The lethal dose came towards the end of Mr Tusk's short statement, by way of his summary. We will enter the negotiations of the future relations with the UK with an open, positive and constructive mind, he said. But also with realism.

Instead of Mrs May's five tests, he offered us a mere two. The first was the test of balance of rights and obligations. For example, he stated, the EU cannot agree to grant the UK the rights of Norway with the obligations of Canada.

Next, there was the test of integrity of the Single Market. No Member State is free to pick only those sectors of the Single Market it likes, nor to accept the role of the ECJ only when it suits their interest. By the same token, a pick-and-mix approach for a non-member state is out of the question. We are not going to sacrifice these principles. It's simply not in our interest.

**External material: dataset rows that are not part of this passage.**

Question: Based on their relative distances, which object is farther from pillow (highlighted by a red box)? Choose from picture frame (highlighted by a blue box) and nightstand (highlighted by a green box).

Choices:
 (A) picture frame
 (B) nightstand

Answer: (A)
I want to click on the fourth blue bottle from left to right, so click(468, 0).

That's the epitaph that goes on the tombstone of the Mansion House speech: "It's simply not in our interest". That's why it died.

By coincidence, or not, at roughly the same time, Chancellor Philip Hammond was giving a speech. On Friday, he said, the prime minister set out the UK's vision for its future economic partnership with the European Union, in a speech which answered the call to set out "what we want". 

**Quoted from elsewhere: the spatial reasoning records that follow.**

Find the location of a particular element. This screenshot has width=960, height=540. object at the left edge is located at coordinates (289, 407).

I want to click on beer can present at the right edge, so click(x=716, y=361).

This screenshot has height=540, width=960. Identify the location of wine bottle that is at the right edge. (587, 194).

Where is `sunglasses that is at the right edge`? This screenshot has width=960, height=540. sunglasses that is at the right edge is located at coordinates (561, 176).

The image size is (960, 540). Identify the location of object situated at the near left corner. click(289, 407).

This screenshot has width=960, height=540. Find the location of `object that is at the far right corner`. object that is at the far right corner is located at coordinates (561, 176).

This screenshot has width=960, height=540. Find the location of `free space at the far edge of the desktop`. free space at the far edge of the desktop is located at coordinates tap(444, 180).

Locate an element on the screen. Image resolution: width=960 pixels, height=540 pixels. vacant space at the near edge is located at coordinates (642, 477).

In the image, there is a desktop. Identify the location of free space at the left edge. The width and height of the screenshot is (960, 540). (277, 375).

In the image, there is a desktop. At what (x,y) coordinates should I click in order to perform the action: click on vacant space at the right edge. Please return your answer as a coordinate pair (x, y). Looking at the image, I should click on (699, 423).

It was "clear" said Hammond, "that we understand this is a negotiation, where both sides will need to give and take". Our task, together with our European partners, he added, "is to deliver a Brexit that works for the UK and for the EU".

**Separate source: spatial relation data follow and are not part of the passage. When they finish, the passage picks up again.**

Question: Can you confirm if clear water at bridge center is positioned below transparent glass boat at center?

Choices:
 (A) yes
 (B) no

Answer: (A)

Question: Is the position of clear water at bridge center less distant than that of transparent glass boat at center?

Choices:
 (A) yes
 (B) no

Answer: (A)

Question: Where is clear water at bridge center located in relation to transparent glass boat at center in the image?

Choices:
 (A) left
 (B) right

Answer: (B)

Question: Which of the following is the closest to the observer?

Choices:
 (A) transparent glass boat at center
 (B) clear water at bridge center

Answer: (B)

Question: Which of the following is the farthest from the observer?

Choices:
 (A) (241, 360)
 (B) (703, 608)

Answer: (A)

Well, what works for the UK clearly doesn't work for the EU. It's simply not in its interest. Thus, the EU is going to pursue its own version of give and take: we give, it takes. It will do so because it can, and because Mrs May has boxed us into a corner so firmly that the UK has run out of option. We take what we are given, or we go away with nothing.

By the end of his speech, though, Hammond hadn't got the message. For financial services, he still thinks we can go "far beyond what is available in ordinary third-country relationships", establishing "the most comprehensive supervisory cooperation arrangements anywhere in the world".

But, as the draft guidelines bluntly tell us, when it comes to trade in services, the UK will become a third country. Thus, the Union and the UK "will no longer share a common regulatory, supervisory, enforcement and judiciary framework".

This is not just a matter of common regulation. There are four elements to the framework, of which regulation is only one. We will, therefore, be lucky to get "regulatory equivalence", granted on a grudging, case-by-case basis, that will take years for each firm to put in place.

Hammond needs to hear the words: the agreement "cannot offer the same benefits as Membership and cannot amount to participation in the Single Market or parts thereof". Mrs May has made our bed – and we will have to lie on it.

The only false note of the day thus came from Tusk when he declared that "we don't want to build a wall between the EU and Britain". But that wall doesn't have to be built. It already exists around the Single Market, like the wall round a medieval city.

Mrs May has decided to place us on the outside and, like the song goes: baby, it's cold outside. We just got the first icy blast of that reality.